C’est une fiction dans laquelle je suis entré de plain-pied et où, toutes choses égales par ailleurs, je me suis trouvé nombre d’affinités personnelles, malgré le fait que je ne perdais pas de vue que ce microcosme citadin n’existait évidemment pas, que la situation décrite étaient pleine d’extravagances et de paradoxes. Au fil des pages, je me suis installé dans cette contradiction tout en me disant que si l’histoire racontée était imaginaire, la vie des habitants de Lasciate avec leurs phobies, leurs fantasmes, leurs hypocrisies, leurs mensonges et leur désespoir n’était peut-être pas si différente de la nôtre et cela méritait réflexion. L’immortalité est un fantasme distillé par certaines religions qui imaginent un mode meilleur que le nôtre pour nous aider à accepter cette vallée de larmes qu’est notre parcours terrestre. Nous autres, pauvres mortels, nous vivons en faisant semblant d’oublier que nous ne sommes que les usufruitiers de notre vie et qu’elle peut nous être enlevée sans préavis, que la mort n’est que son terme, qu’elle en fait donc simplement partie, mais cet aspect des choses, à travers la maladie et les accidents, les suicides, est aussi présent dans ce microcosme lascebberote qui connaît aussi la lassitude de vivre. A l’issue de sa vie choisie entre liberté et destiné, Tomas, malgré les obstacles qui se dressent devant lui, ouvre volontairement ses bras à la camarde comme un dernier sommeil, comme une parenthèse enfin refermée sur un cheminement terrestre parfois hasardeux, comme une délivrance qui tient à la fois de la fascination et du mystère, accepte pour lui le néant tout en confiant son exemple aux vivants qui jugeront ses choix et ses actions, les rejetteront ou les respecteront d’autant plus aisément qu’eux sont éternels. Sa attirance pour les cimetières me paraît significative. En effet, les traces qu’il laisse après lui, son exemple parfois cahoteux, des milliers de mots écrits par lui, inspirés par sa vie transitoire, ses réflexions, ses états d’âme, confiés au fragile support du papier et légués post mortem aux vivants qui le suivent et à leur appréciation, existent néanmoins. Ils en sont désormais les maîtres et son immortalité à lui dépend d’eux. Je choisis d’y voir quelque chose qui ressemble à des remarques personnelles de l’auteur sur le fait d’écrire et surtout ce qui reste de nous-même après notre mort.

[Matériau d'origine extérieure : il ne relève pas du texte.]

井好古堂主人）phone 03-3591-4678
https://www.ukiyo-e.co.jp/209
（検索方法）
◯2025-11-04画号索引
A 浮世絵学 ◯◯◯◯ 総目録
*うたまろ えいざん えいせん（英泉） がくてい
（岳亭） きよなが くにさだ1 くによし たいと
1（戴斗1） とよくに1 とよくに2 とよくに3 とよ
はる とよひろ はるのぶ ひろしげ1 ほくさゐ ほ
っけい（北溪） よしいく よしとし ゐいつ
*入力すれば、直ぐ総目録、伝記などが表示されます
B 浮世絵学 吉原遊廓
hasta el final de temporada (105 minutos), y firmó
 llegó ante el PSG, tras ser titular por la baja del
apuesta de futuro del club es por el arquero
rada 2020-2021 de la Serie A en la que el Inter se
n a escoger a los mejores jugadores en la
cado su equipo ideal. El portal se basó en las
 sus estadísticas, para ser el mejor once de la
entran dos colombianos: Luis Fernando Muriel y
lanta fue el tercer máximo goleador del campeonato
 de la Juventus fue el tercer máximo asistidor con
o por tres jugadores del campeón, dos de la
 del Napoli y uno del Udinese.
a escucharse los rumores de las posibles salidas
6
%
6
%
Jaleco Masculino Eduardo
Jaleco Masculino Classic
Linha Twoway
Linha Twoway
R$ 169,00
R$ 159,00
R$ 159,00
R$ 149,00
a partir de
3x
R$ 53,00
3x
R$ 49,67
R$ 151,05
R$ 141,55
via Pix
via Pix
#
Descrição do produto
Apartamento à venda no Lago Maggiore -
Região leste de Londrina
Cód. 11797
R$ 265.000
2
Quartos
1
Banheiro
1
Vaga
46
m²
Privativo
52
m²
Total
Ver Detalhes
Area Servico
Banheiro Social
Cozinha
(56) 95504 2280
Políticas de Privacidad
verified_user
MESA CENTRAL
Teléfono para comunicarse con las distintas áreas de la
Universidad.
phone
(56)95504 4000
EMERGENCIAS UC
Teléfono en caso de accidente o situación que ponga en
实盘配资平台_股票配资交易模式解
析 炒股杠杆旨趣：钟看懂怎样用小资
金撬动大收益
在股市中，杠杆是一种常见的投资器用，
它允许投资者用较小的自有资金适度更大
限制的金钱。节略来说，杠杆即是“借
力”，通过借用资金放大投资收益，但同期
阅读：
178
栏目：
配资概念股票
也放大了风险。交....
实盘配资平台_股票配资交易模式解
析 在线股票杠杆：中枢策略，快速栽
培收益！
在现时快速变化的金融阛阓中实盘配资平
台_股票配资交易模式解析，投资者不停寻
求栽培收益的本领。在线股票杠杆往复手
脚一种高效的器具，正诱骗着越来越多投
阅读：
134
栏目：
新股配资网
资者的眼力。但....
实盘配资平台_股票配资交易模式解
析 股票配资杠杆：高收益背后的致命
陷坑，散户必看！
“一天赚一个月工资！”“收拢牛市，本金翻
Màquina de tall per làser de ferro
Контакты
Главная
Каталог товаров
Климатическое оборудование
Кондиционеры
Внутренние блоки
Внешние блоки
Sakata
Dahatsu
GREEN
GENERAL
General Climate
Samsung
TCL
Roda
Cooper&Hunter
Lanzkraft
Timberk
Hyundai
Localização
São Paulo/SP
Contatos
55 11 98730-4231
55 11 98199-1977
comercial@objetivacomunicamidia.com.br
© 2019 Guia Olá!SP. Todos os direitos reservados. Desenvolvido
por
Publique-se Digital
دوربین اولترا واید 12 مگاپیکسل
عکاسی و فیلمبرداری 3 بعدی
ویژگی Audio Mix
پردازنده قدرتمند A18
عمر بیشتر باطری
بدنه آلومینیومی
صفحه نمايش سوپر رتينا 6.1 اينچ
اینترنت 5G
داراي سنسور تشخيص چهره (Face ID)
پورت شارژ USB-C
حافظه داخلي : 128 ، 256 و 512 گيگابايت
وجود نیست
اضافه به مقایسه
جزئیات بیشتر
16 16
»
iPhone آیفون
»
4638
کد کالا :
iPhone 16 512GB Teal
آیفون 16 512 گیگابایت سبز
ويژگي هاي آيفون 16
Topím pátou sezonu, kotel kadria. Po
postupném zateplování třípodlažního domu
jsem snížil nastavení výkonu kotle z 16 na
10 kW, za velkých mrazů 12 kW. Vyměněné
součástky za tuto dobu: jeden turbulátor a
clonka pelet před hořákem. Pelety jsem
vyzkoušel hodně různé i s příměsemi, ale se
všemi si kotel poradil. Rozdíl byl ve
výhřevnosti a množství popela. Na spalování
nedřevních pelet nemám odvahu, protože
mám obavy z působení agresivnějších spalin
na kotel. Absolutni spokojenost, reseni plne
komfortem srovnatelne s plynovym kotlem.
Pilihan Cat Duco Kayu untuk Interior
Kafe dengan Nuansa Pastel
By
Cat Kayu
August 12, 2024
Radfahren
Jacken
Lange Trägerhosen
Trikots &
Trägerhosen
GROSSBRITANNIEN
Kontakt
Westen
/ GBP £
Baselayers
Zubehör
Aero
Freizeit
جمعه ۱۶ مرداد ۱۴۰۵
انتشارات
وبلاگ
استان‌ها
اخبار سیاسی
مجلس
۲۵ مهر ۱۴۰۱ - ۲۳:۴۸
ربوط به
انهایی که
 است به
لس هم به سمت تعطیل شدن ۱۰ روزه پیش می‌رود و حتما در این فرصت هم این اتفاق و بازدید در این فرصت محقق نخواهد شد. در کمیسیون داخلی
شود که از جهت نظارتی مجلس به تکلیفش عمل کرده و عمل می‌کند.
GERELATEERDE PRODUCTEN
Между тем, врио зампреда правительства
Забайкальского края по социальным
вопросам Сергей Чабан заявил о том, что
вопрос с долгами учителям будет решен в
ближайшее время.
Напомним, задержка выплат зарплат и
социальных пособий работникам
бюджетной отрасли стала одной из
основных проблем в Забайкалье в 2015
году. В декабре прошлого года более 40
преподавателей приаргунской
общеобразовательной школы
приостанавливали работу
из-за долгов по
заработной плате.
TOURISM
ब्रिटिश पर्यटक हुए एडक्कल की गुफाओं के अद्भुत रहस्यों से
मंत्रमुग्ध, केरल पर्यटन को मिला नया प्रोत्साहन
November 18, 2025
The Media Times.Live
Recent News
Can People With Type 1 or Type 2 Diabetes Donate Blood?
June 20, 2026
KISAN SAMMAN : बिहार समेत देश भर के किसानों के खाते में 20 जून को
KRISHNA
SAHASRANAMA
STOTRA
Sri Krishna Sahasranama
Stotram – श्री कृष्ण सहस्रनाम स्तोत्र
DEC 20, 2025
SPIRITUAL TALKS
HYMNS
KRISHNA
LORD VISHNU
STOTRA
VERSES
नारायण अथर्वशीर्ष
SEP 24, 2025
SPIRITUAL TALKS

Avec de courts chapitres dont le titre est emprunté à des œuvres d’autres écrivains, Baptiste Ledan, dans ce qui est son premier roman, balade son lecteur, avec son écriture fluide et agréable à lire, dans une fable un peu folle mais qui n’est pas sans rappeler, avec humour et réflexion, notre condition humaine, la vanité des choses. Cela tient de la science-fiction et de la métaphysique mais me paraît être un miroir assez fidèle de notre société qui se referme sur elle-même et qui refuse la différence.

Le livre refermé, l’acceptation de la mort par Tomas, son refus volontaire d’une éternelle jeunesse tout en cherchant une autre forme d’immortalité ramènent les choses à leur vraie dimension, interrogent sur nous-mêmes, sur notre démarche, sur ce qui reste de nous.